The CBC has moved from an F or failing grade to an A, according to Suzanne Legault, the information commissioner and watchdog for the federal government's access to information laws.

At a press conference in Ottawa Thursday, Legault issued her report cards on two institutions that were brought under the Access to Information Act when federal accountability legislation was passed in 2007.

The act allows for anyone to submit a request, for a $5 fee, to a government department or Crown corporation covered by the act, and ask for specific documents, as long as the information requested does not violate privacy, national security, cabinet confidences, or other considerations such as journalistic sources or solicitor-client privilege.

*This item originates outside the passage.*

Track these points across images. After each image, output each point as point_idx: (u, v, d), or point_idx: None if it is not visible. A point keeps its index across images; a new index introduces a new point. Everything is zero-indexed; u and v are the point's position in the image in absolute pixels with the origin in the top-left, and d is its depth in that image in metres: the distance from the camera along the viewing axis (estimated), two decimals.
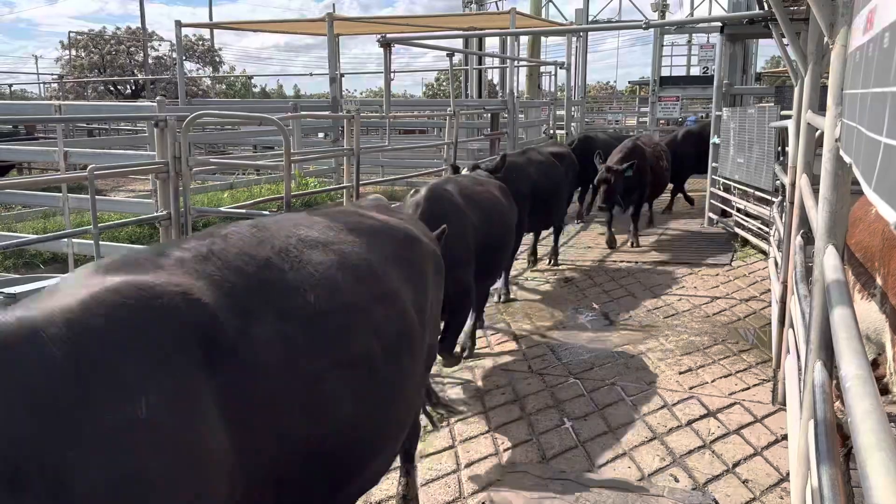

Legault had been highly critical of the CBC's performance when it first became subject to access to information laws.  Last year, she successfully took the CBC to court over its refusal to allow her office to review certain documents that the corporation insisted were protected for journalistic reasons.

However, on Thursday Legault upgraded the CBC, observing that the corporation now takes an average of 36 days to respond to an information request as opposed its previous average of 158 days.

Legault singled out CBC president Hubert Lacroix as the catalyst behind CBC's higher marks. Lacroix has "incorporated access to information compliance into the performance management agreements of the senior management cadre, and communicated the importance of transparency and compliance with the act to all staff," her report card said.

In contrast, Legault gave a failing grade to Canada Post which, although it is no longer in a zone she designates as "red alert," nevertheless still gets an F. The postal corporation has taken some steps towards improving, she noted, but it is still "far from achieving optimal compliance." She said Canada Post has reduced its deemed refusal rate for information requests by 39 per cent, but its refusal to hand over information is still at a rate she called "unacceptably high," at 44.9 per cent.

Legault did note that in October Canada Post announced a dedicated plan to improve its performance.

Sounding a warning

Overall, Legault said she has noticed a general improvement in the way access to information requests are handled across the system. The upswing in the number of requests answered in less than 30 days is small at .8 per cent, she admits, but is still the best performance in the past 10 years.

But Legault sounded a warning that budget cuts may mean that the system will suffer, something she can't determine now because the statistics she works with are two years old. But new statistics will be available soon, she said.  

"Should I find signs of deterioration, I will not hesitate to bring my concerns to Parliament’s notice and take any appropriate action, including re-instating the report cards earlier than planned."

Legault also reiterated her concerns that  national security or cabinet confidences are being used too frequently as reasons to deny access to information. She said that her office is dealing with 300 complaints from those denied information for national security reasons.

As she’s said in the past, Legault repeated that she would like to see all automatic exclusions for certain kinds of information eliminated, and said Canadians should be advocating for that change in the legislation. Legault has recommended that the government review its Access to Information Act, but so far this has not happened.

Legault said when the access to information act was ushered in 30 years ago, Canada was seen as a leader in the world. Now it is not even in the top 50, according to the Halifax-based Centre for Law and Democracy.

"Now we are considered to be laggards, and I don't think any Canadians should be happy with the situation," she said.